[Plain-text document sources]
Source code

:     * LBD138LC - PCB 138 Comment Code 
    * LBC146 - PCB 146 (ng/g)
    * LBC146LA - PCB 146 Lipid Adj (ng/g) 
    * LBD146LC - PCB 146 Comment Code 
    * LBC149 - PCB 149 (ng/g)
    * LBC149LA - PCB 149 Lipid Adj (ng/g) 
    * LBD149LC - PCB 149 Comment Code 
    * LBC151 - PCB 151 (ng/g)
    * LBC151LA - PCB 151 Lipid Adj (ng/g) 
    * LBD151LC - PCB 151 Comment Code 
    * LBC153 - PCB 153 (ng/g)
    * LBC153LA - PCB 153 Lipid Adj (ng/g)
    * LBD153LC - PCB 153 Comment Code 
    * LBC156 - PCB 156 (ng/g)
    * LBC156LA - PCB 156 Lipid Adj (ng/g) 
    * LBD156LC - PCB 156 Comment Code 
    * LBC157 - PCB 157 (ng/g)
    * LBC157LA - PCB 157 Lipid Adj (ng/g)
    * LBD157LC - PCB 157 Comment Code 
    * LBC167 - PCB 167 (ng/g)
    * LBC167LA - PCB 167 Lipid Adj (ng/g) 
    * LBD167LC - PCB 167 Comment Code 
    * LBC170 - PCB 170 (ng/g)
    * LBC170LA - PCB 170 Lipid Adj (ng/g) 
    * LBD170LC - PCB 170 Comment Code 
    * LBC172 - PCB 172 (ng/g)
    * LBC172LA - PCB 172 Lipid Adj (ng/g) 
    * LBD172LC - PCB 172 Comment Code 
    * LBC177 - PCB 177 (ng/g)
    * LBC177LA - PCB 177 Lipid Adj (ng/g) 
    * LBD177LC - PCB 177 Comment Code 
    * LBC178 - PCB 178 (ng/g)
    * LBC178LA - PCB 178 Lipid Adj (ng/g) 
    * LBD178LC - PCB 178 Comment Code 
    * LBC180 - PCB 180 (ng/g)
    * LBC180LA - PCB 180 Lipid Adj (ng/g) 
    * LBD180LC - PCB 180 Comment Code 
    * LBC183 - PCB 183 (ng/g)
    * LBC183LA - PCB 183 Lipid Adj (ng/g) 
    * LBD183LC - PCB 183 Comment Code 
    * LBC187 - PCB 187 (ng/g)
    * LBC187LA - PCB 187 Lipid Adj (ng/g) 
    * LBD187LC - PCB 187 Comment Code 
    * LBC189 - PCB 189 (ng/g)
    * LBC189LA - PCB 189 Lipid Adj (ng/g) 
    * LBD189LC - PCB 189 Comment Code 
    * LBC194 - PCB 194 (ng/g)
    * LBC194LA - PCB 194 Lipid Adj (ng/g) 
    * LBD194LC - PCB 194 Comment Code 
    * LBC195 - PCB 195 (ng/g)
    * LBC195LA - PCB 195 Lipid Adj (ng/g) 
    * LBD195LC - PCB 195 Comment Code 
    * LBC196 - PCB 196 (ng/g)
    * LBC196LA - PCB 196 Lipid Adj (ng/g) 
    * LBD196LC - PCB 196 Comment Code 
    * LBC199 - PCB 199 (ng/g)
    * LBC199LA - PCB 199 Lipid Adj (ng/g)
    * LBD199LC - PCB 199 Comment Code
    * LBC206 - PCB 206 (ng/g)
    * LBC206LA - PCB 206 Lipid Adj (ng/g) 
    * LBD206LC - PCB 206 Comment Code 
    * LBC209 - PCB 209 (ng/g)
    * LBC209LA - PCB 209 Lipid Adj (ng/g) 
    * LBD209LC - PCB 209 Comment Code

- _DIRECTIONS FOR THIS TASK_
Write out only the lines that run from the line containing "194 Lipid Adj (ng/g)" through the line containing "PCB 206 (ng/g)", both included, exactly as they appear above.

- _YOUR SOLUTION_
    * LBC194LA - PCB 194 Lipid Adj (ng/g) 
    * LBD194LC - PCB 194 Comment Code 
    * LBC195 - PCB 195 (ng/g)
    * LBC195LA - PCB 195 Lipid Adj (ng/g) 
    * LBD195LC - PCB 195 Comment Code 
    * LBC196 - PCB 196 (ng/g)
    * LBC196LA - PCB 196 Lipid Adj (ng/g) 
    * LBD196LC - PCB 196 Comment Code 
    * LBC199 - PCB 199 (ng/g)
    * LBC199LA - PCB 199 Lipid Adj (ng/g)
    * LBD199LC - PCB 199 Comment Code
    * LBC206 - PCB 206 (ng/g)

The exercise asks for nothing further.